In trying to emphasize Chicago so emphatically, the show at times goes a little overboard. The Cub-Sox rivalry between Wysocki and his partner Evers is rather trite. Broad proclamations about Chicago occur frequently, often referring to the way things get done there. The city is portrayed as a place resistant to change. Though the city does have certain traditions, it has changed itself throughout history and today is one of the most dynamic metropolises in the country and the world. The effort that the actors have put in to attaining a “Chicago accent,” by which one implies a white, working-class Chicago accent, has been venerable. Interestingly enough, Jason Clarke, who plays Wysocki, has the most realistic accent, even though he is Australian. Jennifer Beals on the other hand, who is actually from Chicago, has one of the more overdone accents on the show.
As Chicago is slowly diminishing (the city lost 200,000 residents in the last decade), The Chicago Code latches on to what the city used to be. In reality, there are very few working-class Irish left in the city and in any case their presence in the city is far smaller than the show presents. The Chicago Police Department does represent one of the last vestiges of this culture, as numerous white ethnic groups have moved to the far fringes of the city limits in order to be able to remain employed by the police. The black neighborhoods the show depicts, such as Austin, have lost many of their residents who have moved to the South for better opportunities. The North Side of the city has gained residents, attracting affluent professionals moving into condos spurred by rapid gentrification.

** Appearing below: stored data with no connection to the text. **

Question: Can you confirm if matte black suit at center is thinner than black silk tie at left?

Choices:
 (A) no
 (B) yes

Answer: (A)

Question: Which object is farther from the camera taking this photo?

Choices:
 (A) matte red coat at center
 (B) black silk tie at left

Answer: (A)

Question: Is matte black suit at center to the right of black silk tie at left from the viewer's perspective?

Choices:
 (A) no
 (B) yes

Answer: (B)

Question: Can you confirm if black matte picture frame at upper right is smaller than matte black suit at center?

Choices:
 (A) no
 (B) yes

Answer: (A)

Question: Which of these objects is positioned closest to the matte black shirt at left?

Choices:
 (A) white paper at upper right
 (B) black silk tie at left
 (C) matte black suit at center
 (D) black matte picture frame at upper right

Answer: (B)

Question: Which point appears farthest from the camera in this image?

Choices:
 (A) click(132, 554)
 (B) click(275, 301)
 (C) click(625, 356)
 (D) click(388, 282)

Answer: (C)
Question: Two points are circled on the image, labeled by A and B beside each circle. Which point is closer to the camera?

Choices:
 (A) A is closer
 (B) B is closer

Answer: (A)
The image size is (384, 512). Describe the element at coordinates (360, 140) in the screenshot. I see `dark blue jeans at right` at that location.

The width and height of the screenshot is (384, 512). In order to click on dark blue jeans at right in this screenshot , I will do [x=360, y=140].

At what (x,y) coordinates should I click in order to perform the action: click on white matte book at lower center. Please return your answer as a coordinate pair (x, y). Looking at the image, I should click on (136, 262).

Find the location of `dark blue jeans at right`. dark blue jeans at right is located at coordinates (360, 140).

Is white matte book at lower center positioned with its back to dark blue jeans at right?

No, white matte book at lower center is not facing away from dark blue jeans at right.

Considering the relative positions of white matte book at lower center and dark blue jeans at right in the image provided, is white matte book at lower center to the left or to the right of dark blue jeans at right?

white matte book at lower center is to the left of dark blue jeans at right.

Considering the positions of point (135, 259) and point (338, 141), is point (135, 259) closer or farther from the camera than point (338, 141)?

Corruption is a more exciting theme for a TV show, and certainly very “Chicago.” Yet looking at the mayoral election, it is not corruption that is being discussed, but rather the very real issues of unemployment, underfunded schools, and general crime. If a city loses more than a thousand residents a month over ten years, something is wrong with it, but not necessarily corruption in its political system. In her first line of the show, Superintendent Colvin lets the viewer know how great her city is. But the city’s greatness is not innate; it is not simply hiding under a slimy film of corruption. Above all, Chicago works on some level, whether with corruption or not. The devious aldermen in the series and mayoral candidate Rahm Emanuel both know this: the promise of the city is that if you get things done, you will at least get somewhere.